Before you are unable to make health care decisions for yourself or cannot provide directions to your doctors, you can create a living will to document your wishes. Then, if your condition won’t allow you to talk to your doctors or understand your medical situation — perhaps because you are in a persistent vegetative state or irreversible coma — your health care providers can consult your living will to direct your care.
Living Will Vs. Power of Attorney
A living will is meant to direct physicians as they make decisions about your health care, particularly end-of-life care. You may also obtain a power of attorney for health care, but these are not the same thing. A power of attorney names someone else to make your health care decisions if you become unable to do so, whereas a living will documents the decisions you make in advance. For example, your living will might state that you do not wish to have artificial nutrition, but your health care power of attorney could give authority to a family member to make that decision for you when it becomes necessary.

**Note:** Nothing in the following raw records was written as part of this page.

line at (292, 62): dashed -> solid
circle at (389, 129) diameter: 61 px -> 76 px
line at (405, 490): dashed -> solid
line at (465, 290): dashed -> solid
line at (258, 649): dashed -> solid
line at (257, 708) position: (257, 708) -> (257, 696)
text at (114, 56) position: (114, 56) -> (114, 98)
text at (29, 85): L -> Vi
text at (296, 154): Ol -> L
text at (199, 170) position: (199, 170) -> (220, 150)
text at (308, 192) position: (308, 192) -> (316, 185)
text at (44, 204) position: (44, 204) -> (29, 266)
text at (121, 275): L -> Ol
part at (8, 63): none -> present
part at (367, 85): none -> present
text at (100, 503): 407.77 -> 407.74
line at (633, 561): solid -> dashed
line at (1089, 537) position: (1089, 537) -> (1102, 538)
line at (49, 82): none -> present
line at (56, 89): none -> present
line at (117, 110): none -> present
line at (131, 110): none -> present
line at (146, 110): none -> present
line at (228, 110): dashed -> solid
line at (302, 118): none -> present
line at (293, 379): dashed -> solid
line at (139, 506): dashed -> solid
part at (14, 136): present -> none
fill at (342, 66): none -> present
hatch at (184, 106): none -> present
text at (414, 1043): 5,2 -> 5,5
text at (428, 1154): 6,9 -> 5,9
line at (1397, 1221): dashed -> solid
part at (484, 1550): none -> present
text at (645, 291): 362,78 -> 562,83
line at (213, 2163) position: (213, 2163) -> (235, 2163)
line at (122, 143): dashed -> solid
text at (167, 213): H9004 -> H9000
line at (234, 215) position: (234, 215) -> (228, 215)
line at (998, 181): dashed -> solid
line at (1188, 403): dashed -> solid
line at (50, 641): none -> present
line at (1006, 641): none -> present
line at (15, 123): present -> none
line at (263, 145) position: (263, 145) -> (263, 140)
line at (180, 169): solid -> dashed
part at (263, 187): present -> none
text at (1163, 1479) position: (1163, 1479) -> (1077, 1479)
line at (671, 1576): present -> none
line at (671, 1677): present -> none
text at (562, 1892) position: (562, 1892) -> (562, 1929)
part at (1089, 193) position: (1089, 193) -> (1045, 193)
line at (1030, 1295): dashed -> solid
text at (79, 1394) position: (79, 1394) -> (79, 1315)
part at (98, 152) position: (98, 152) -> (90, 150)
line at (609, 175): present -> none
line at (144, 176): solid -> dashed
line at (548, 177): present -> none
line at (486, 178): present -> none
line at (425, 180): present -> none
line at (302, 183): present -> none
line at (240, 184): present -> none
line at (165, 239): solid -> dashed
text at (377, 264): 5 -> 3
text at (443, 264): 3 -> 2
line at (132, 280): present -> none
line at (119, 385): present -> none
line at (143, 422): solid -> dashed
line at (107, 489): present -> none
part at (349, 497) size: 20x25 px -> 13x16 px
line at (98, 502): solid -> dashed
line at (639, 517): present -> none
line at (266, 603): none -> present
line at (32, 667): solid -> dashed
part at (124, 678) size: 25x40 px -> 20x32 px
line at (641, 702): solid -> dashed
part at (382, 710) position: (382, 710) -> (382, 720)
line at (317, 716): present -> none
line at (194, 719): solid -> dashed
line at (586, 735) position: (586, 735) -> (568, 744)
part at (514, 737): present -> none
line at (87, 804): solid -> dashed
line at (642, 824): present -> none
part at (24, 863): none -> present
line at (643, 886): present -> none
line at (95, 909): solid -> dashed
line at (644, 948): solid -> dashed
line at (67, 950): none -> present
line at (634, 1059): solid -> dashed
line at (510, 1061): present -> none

Living wills can direct physicians to withhold or administer life-sustaining medical treatments. Consequently, living wills often contain provisions addressing artificial respiration, hydration and nutrition. Living wills also commonly include directions about administering or withholding pain medication. Since a living will can be customized according to your wishes, your living will may be different from the living will of others.
Hospice and Religious Care
Your living will can also address more personal comfort issues, like whether you would like to receive hospice or at-home care. Your living will can even detail whether you would prefer to die at home if possible or prefer to die in a hospital. Similarly, you can specify your religious preferences and request the presence of a priest or pastor when you are close to death.
Living wills are governed by state law, though most states will recognize a living will from another state if it was properly drafted under the other state’s laws. Generally, a living will is valid if it is signed by the patient while he is competent, witnessed by two competent individuals and notarized. The witnesses are a common state requirement, and notarization serves as an additional safeguard to verify your identity even if not required by state law.